** Opening Records to process block **

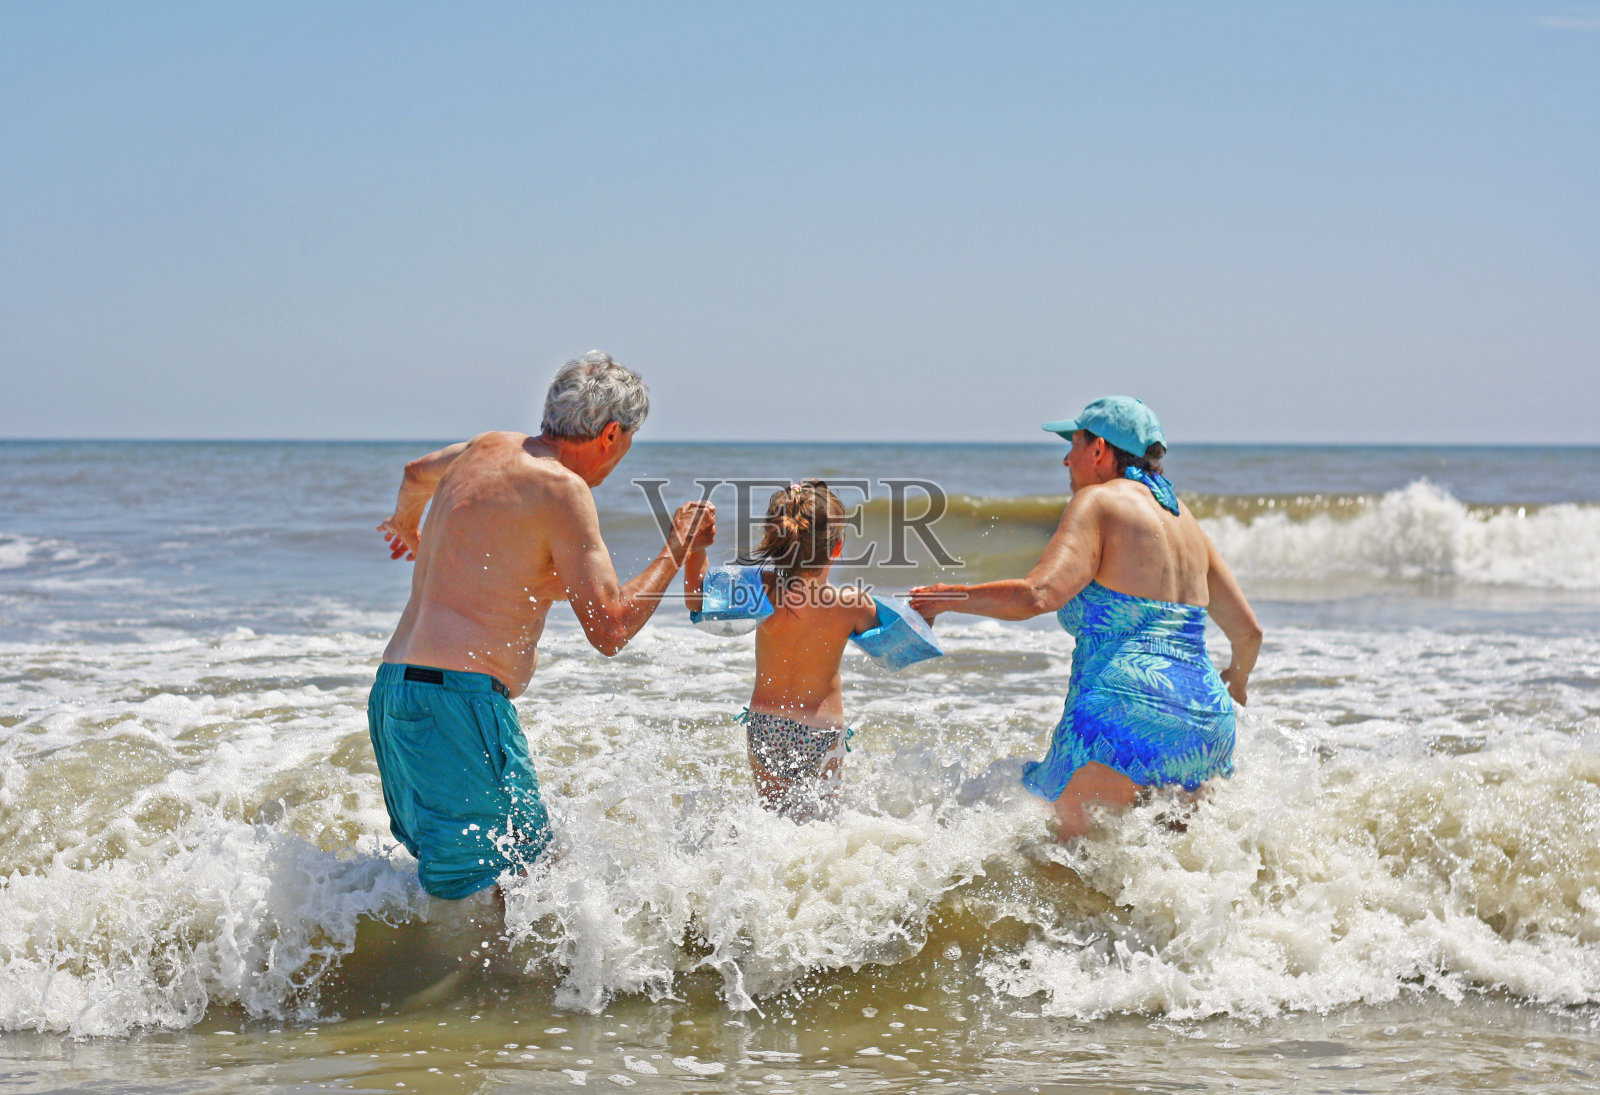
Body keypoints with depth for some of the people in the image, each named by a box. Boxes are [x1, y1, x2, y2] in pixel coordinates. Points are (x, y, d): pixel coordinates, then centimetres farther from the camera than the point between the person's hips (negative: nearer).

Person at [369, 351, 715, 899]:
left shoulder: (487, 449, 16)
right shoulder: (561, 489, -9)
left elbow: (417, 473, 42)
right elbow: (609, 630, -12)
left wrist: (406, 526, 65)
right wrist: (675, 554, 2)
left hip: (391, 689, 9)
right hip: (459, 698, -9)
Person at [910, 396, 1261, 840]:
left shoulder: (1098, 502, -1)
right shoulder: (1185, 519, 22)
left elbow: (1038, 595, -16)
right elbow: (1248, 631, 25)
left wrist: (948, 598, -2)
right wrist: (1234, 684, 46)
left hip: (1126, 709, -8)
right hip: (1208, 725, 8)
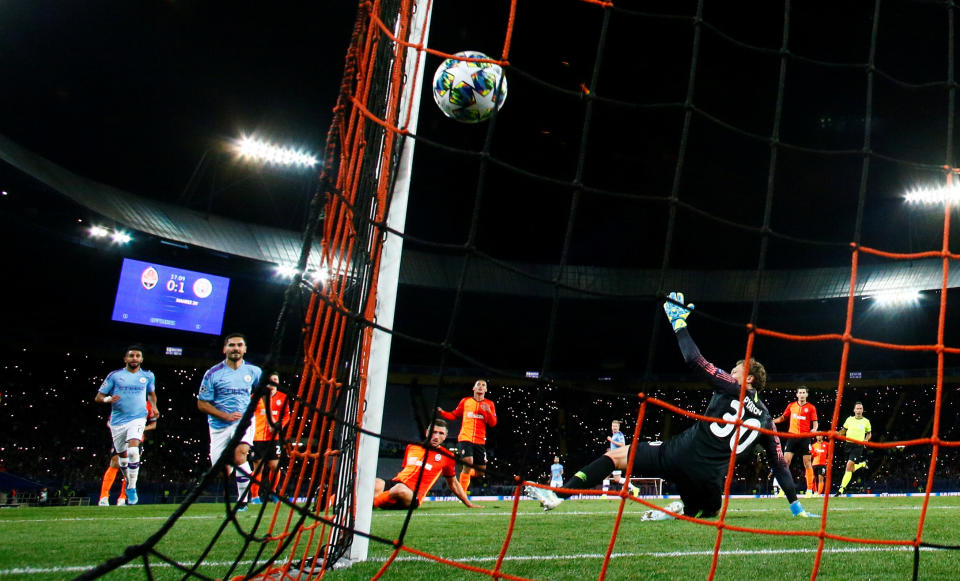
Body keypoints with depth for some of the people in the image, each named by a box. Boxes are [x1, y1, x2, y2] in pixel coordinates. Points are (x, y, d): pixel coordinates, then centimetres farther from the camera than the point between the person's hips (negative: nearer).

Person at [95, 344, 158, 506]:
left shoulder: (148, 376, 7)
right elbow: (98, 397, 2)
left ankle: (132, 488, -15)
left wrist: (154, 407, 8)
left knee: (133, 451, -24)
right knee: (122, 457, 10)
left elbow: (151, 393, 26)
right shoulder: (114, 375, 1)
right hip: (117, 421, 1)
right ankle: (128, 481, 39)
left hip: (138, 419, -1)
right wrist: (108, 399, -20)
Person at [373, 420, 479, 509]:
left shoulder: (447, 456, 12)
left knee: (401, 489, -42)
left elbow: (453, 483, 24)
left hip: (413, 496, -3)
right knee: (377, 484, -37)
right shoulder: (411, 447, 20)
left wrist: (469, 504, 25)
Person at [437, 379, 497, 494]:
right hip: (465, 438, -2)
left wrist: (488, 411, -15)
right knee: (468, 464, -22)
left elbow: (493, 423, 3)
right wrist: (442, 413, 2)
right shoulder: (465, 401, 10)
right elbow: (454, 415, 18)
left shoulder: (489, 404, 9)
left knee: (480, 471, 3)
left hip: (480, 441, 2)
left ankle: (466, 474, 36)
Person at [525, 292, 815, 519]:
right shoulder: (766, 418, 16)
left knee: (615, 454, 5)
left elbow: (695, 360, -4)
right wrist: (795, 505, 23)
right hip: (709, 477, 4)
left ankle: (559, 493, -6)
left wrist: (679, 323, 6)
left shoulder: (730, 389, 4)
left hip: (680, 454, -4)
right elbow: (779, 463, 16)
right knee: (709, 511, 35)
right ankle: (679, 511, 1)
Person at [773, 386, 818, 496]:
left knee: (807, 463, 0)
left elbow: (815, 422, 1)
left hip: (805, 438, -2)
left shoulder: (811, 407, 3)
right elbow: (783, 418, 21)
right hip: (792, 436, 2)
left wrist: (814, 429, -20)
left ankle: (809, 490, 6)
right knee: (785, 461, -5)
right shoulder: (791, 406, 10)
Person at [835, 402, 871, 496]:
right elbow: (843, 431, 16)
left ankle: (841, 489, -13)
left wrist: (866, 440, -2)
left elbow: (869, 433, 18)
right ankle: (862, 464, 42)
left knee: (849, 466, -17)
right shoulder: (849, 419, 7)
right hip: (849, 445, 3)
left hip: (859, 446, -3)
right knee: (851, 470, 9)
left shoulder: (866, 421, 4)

** Closing Records to process block **
** Opening Records to process block **

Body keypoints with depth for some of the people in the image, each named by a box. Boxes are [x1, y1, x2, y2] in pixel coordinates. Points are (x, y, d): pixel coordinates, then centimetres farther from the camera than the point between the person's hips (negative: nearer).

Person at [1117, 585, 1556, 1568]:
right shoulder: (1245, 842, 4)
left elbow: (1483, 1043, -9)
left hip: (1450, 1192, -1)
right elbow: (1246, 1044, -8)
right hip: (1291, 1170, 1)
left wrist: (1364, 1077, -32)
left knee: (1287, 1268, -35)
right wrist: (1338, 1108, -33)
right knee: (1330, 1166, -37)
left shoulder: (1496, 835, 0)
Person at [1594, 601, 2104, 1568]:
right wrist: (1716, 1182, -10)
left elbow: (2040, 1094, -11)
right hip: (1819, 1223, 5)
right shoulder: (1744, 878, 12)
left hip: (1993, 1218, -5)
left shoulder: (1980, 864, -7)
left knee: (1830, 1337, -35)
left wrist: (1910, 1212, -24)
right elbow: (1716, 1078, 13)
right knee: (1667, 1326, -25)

** Closing Records to process block **
** Opening Records to process block **

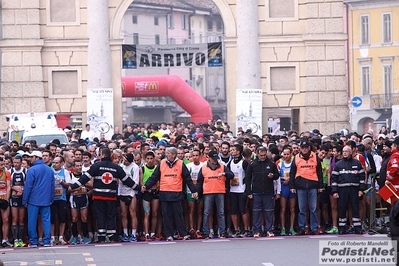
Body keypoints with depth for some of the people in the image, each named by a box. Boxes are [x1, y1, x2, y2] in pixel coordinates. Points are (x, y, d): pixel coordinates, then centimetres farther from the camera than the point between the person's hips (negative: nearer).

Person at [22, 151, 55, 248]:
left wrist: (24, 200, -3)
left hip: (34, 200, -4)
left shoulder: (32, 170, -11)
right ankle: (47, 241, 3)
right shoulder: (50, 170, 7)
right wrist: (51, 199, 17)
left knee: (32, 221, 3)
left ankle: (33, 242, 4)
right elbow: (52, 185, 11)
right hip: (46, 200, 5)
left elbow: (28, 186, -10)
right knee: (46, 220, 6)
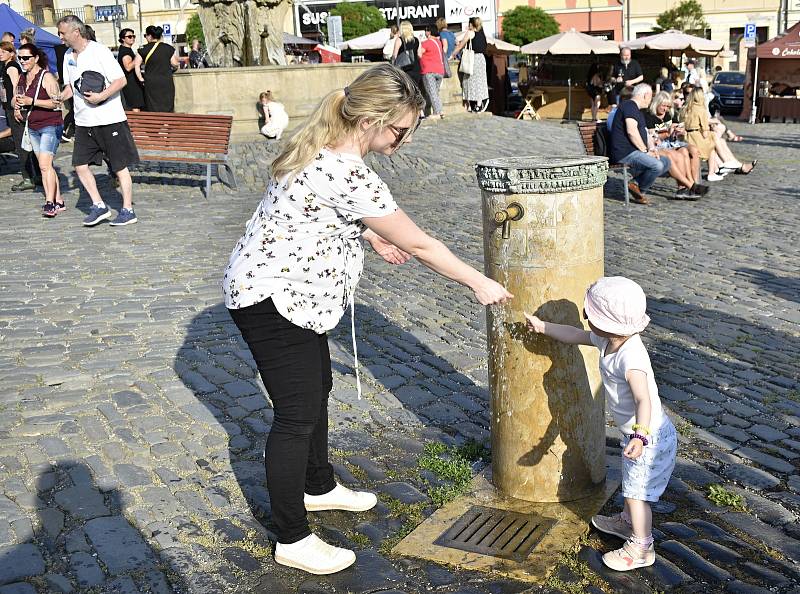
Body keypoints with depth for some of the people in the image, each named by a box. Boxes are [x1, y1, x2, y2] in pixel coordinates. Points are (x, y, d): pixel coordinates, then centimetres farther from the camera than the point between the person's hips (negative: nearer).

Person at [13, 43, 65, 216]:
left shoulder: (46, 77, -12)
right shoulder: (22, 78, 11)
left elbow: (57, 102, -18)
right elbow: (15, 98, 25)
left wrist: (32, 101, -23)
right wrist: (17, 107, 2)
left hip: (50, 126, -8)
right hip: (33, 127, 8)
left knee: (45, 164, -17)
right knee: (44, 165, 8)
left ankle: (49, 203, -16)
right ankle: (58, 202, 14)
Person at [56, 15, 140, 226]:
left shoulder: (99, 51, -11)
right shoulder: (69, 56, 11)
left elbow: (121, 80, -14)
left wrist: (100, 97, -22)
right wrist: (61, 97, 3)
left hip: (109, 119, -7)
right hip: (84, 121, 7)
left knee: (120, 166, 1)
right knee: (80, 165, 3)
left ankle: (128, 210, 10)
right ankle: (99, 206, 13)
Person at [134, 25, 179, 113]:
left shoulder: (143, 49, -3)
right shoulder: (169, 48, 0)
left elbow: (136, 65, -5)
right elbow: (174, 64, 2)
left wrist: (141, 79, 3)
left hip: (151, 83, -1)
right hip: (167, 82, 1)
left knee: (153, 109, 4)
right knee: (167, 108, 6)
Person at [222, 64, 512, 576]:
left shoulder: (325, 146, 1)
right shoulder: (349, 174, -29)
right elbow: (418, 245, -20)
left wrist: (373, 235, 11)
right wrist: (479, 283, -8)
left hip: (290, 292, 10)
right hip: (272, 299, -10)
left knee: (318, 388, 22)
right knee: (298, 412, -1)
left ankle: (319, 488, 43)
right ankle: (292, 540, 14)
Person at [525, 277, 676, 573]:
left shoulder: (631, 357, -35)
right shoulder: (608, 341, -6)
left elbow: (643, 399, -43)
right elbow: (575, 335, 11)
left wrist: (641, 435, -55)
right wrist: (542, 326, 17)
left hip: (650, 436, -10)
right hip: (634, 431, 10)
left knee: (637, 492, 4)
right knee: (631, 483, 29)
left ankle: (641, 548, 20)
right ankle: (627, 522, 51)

** Closing Records to process block **

### What to work on
Both boundary lines included, write out word for word only the lines above from the one containing "left elbow: (1038, 595, -16)" to the one containing "left wrist: (866, 440, -2)", leaving out any pictures.

### Result
left elbow: (1038, 595, -16)
right elbow: (1248, 631, 25)
left wrist: (948, 598, -2)
right wrist: (1234, 684, 46)
left hip: (1126, 709, -8)
right hip: (1208, 725, 8)
Body keypoints with depth for some of the people in the image, each named by a box. Boxes are [x1, y1, x2, y2] in pixel coordinates. Points are (x, y, d): pixel coordinates, then centimetres farther from the camera than the point between the person's hips (negative: nearer).

Person at [95, 344, 158, 506]:
left shoulder: (148, 376, 7)
right elbow: (98, 397, 2)
left ankle: (132, 488, -15)
left wrist: (154, 407, 8)
left knee: (133, 451, -24)
right knee: (122, 457, 10)
left elbow: (151, 393, 26)
right shoulder: (114, 375, 1)
right hip: (117, 421, 1)
right ankle: (128, 481, 39)
left hip: (138, 419, -1)
right wrist: (108, 399, -20)
Person at [373, 420, 479, 509]:
left shoulder: (447, 456, 12)
left knee: (401, 489, -42)
left elbow: (453, 483, 24)
left hip: (413, 496, -3)
right knee: (377, 484, -37)
right shoulder: (411, 447, 20)
left wrist: (469, 504, 25)
Person at [437, 379, 497, 494]:
right hip: (465, 438, -2)
left wrist: (488, 411, -15)
right knee: (468, 464, -22)
left elbow: (493, 423, 3)
right wrist: (442, 413, 2)
right shoulder: (465, 401, 10)
right elbow: (454, 415, 18)
left shoulder: (489, 404, 9)
left knee: (480, 471, 3)
left hip: (480, 441, 2)
left ankle: (466, 474, 36)
Person at [525, 292, 815, 519]:
right shoulder: (766, 418, 16)
left knee: (615, 454, 5)
left elbow: (695, 360, -4)
right wrist: (795, 505, 23)
right hip: (709, 477, 4)
left ankle: (559, 493, -6)
left wrist: (679, 323, 6)
left shoulder: (730, 389, 4)
left hip: (680, 454, -4)
right elbow: (779, 463, 16)
right knee: (709, 511, 35)
right ankle: (679, 511, 1)
Person at [773, 386, 818, 496]:
left knee: (807, 463, 0)
left elbow: (815, 422, 1)
left hip: (805, 438, -2)
left shoulder: (811, 407, 3)
right elbow: (783, 418, 21)
right hip: (792, 436, 2)
left wrist: (814, 429, -20)
left ankle: (809, 490, 6)
right knee: (785, 461, -5)
right shoulder: (791, 406, 10)
Person at [835, 402, 871, 496]:
right elbow: (843, 431, 16)
left ankle: (841, 489, -13)
left wrist: (866, 440, -2)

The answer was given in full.